Maxim Chukharev, 28, will likely serve approximately 10 months, with good behavior, after receiving credit for 10 months in a Costa Rican jail and 10 months in U.S. custody while awaiting trial, his lawyer said.
In court filings, prosecutors acknowledged that Chukharev was the “least culpable” of seven defendants charged with helping to operate Liberty Reserve, which authorities say was used almost exclusively by criminals to process money transfers connected to drug trafficking, child pornography, computer hacking and other crimes.
Chukharev was not fully aware of the extent of criminal conduct linked to Liberty Reserve, prosecutors said, but he knowingly helped the site evade U.S. licensing requirements that kept it from the attention of regulators.

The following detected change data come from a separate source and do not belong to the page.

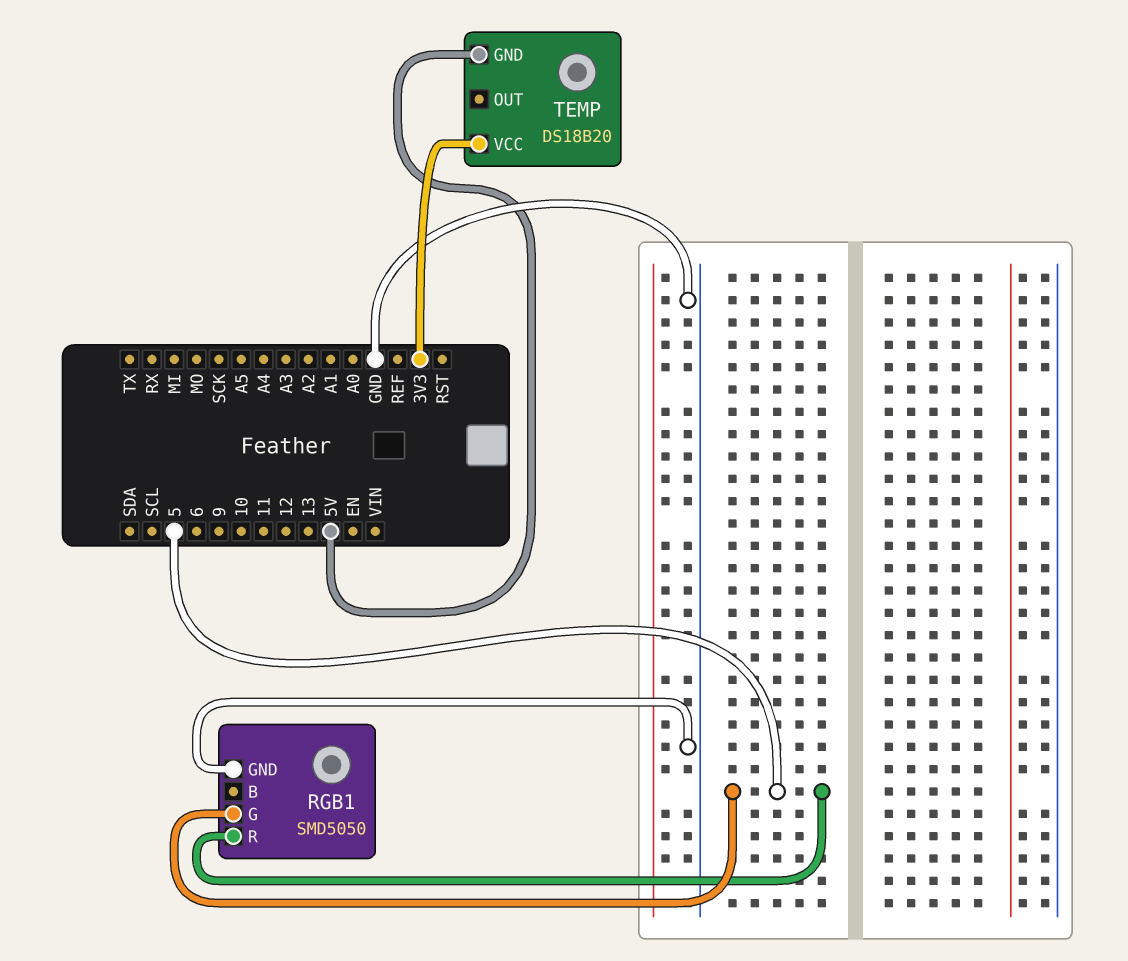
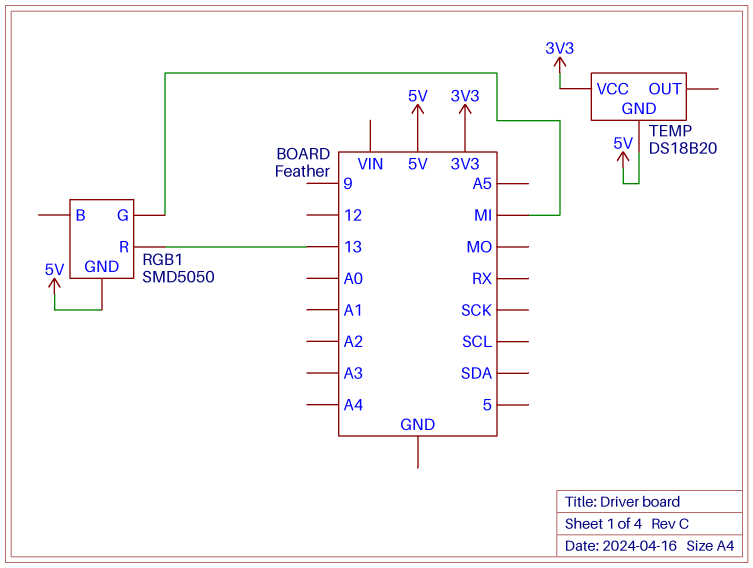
RGB1 pin G: 5 -> MI
RGB1 pin GND: GND -> 5V
RGB1 pin R: 5 -> 13

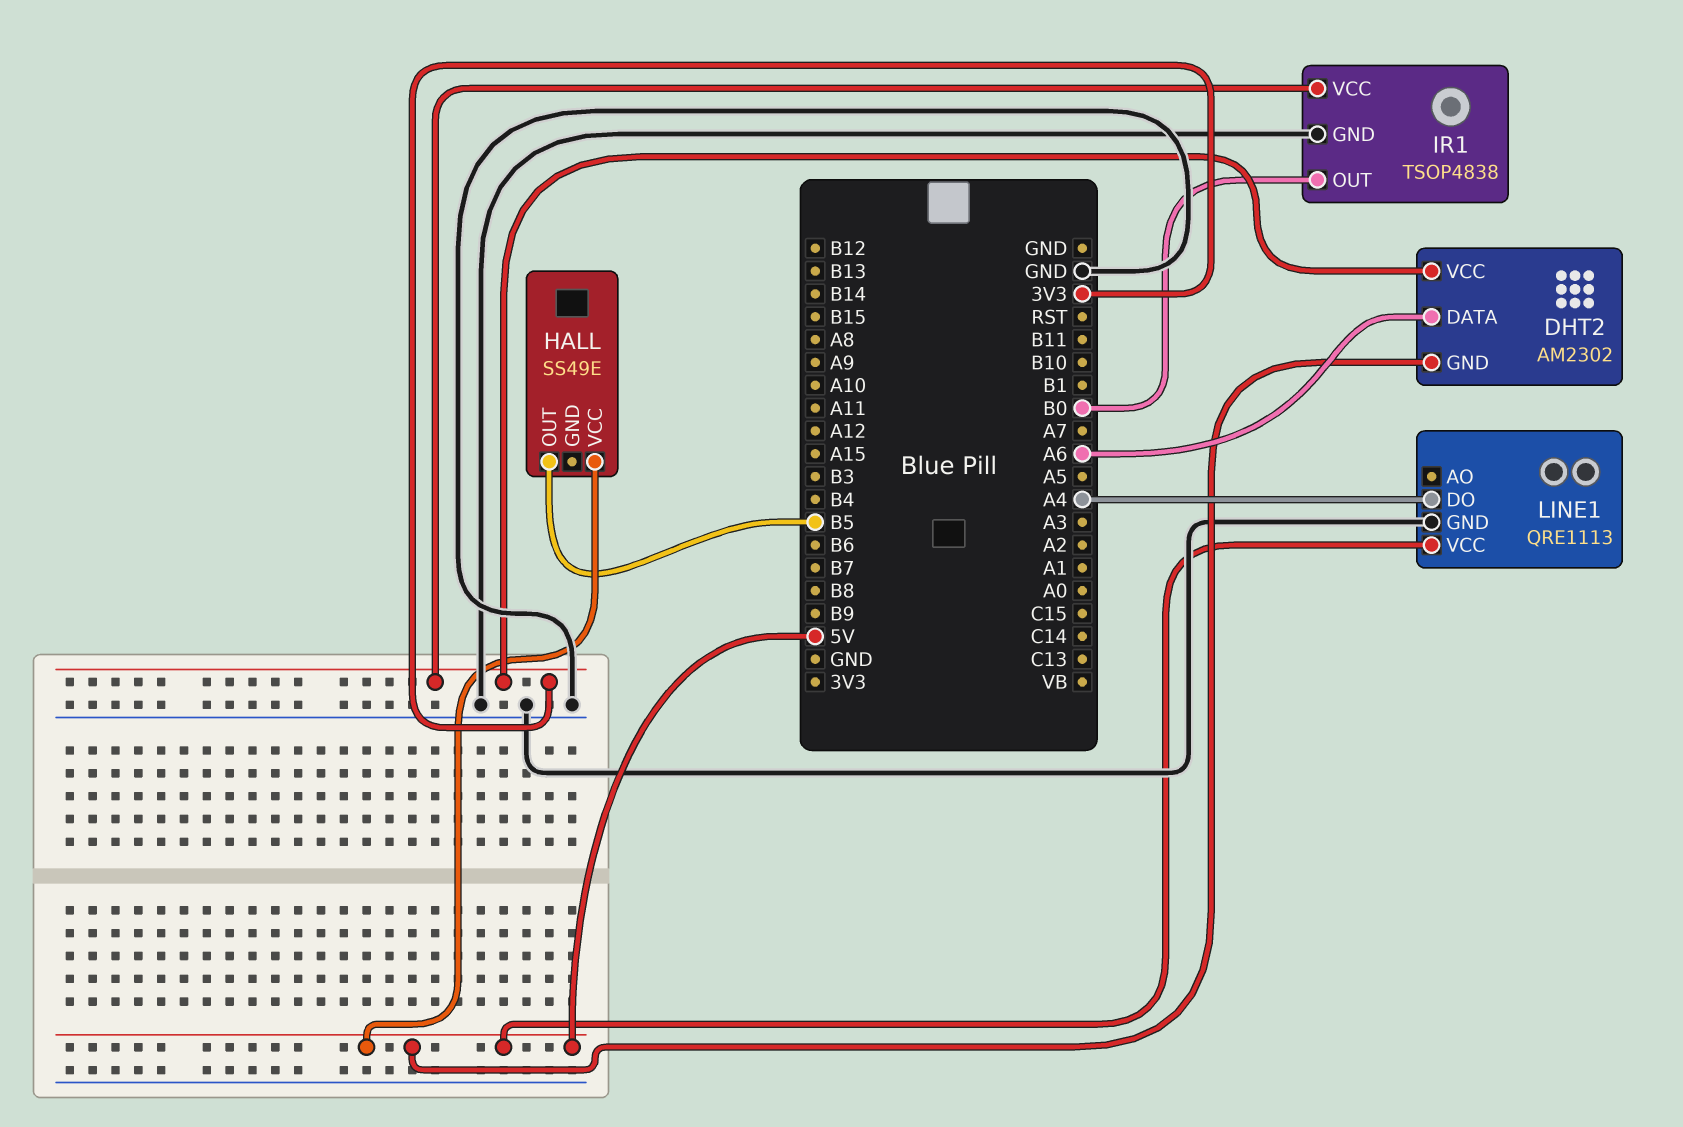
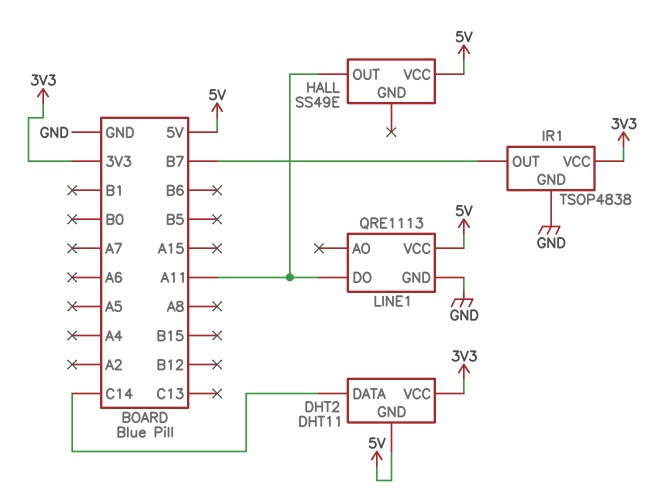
DHT2: AM2302 -> DHT11
DHT2 pin DATA: A6 -> C14
HALL pin OUT: B5 -> A11
IR1 pin OUT: B0 -> B7
LINE1 pin DO: A4 -> A11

He pleaded guilty in September to one count of conspiring to operate an unlicensed money transmitting business.
“I take full responsibility for my actions,” Chukharev told U.S. District Judge Denise Cote in New York on Friday.
His defense lawyer, Sarah Kunstler, said Chukharev was born in Uzbekistan, when it was part of the Soviet Union, and fled with his parents to Costa Rica to escape persecution. At the time he began working at Liberty Reserve, he believed it to be a legitimate business, she said.
Prosecutors say Liberty Reserve had more than one million users who processed 55 million transactions through the site, laundering more than $6 billion in suspected proceeds from criminal activity.
Three other defendants, including co-founder Vladimir Kats, have pleaded guilty in the case, while two others remain fugitives. The other co-founder, Arthur Budovsky, was extradited to the United States from Spain in October.